--- Christopher Mahan chris_mahan@yahoo.com wrote:
--- Daniel Ehrenberg littledanehren@yahoo.com wrote:
For wikipedia to be an valid educational source,
it
needs to have some kind of approval system. From
what
I understand, this has been discussed since Day 1
of
Wikipedia, but I think it is time to impliment it.
If
wikipedia is ever to be printed or used in
schools, it
must be scrutinized and validated (or invalidated)
on
an article-by-article basis.
you mean the way google results are?
Sorry for being flippant, but isn't our process, worldwide and by real experts actually better and less prone to ceonsorship than state-sponsored child-proofing committees?

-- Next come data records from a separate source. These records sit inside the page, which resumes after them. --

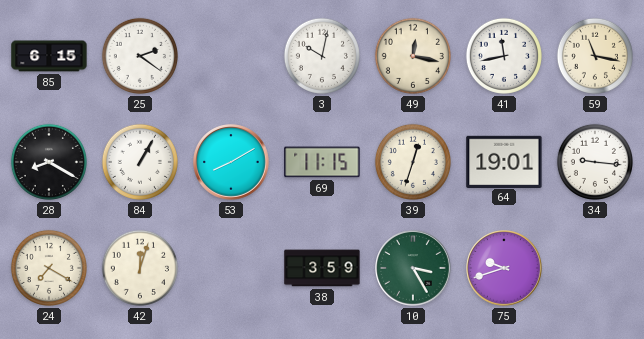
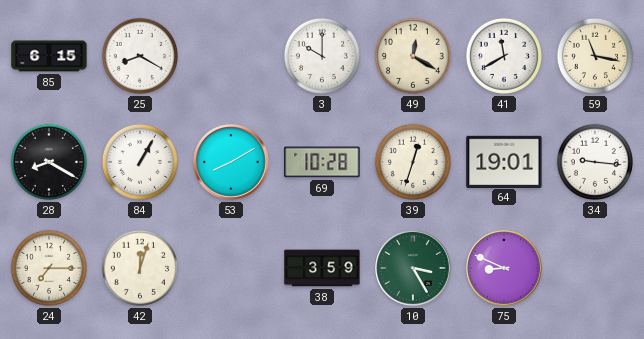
25: 2:21 -> 8:20
3: 10:02 -> 10:00
49: 12:17 -> 12:20
41: 11:43 -> 11:40
69: 11:15 -> 10:28
24: 7:20 -> 7:15
75: 9:42 -> 8:49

===== Christopher Mahan chris_mahan@yahoo.com 818.943.1850 cell
Indeed, a search for clitoris on Google brings up much worse results, but a search for peryonie's disease brings up no pictures or diagrams whatsoever on the condition. We need to stay somewhere in the middle.

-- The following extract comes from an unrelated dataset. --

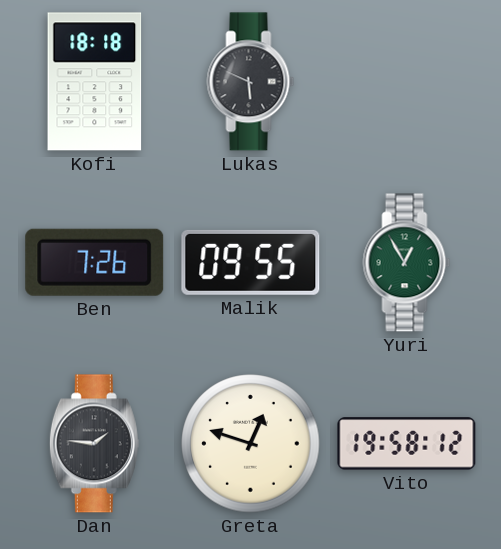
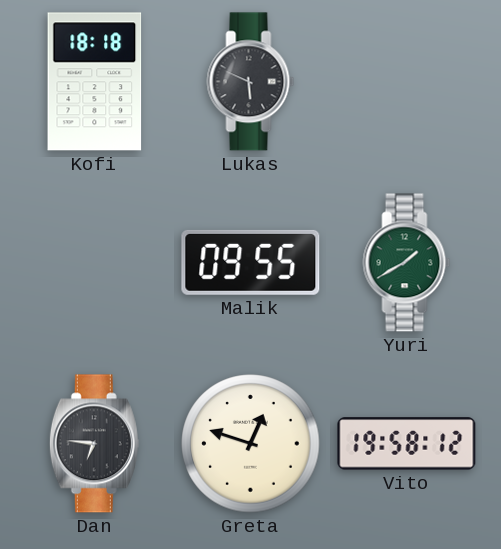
Ben: 7:26 -> none
Yuri: 12:55 -> 1:40
Dan: 1:46 -> 6:46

I'm sorry for the comment on my previous post; when I talk about wikipedia in schools, I usually try to think realistically. But you have a point. Maybe Wikipedia needs to be shown to schools somehow. Google and the internet have demonstrated to be good educational resources; now we should do the same. There could be a side project, say, edu.wikipedia.org, that we would set aside for educational purposes, although not censored much, if at all (although porn is still not allowed). The goal would be to have 1000 articles simple enough for the 10-year-old interested in diseases to understand, yet still complete, and with no broken links. Then, we could have a sample for schools and educational institutions to look at, as a sample for when Wikipedia is complete. The small number of articles would keep each article in great shape, reducing the need for designated editing and approval commitees. The 1000 articles would each hold information previously spread over many articles, as many "real" encyclopedias do. There would be no rambot pages or anything made by a bot. Even though there would be only 1000 articles, an infinite number of redirect pages would be allowed. Would this plan work?
I change my opinion far too frequently.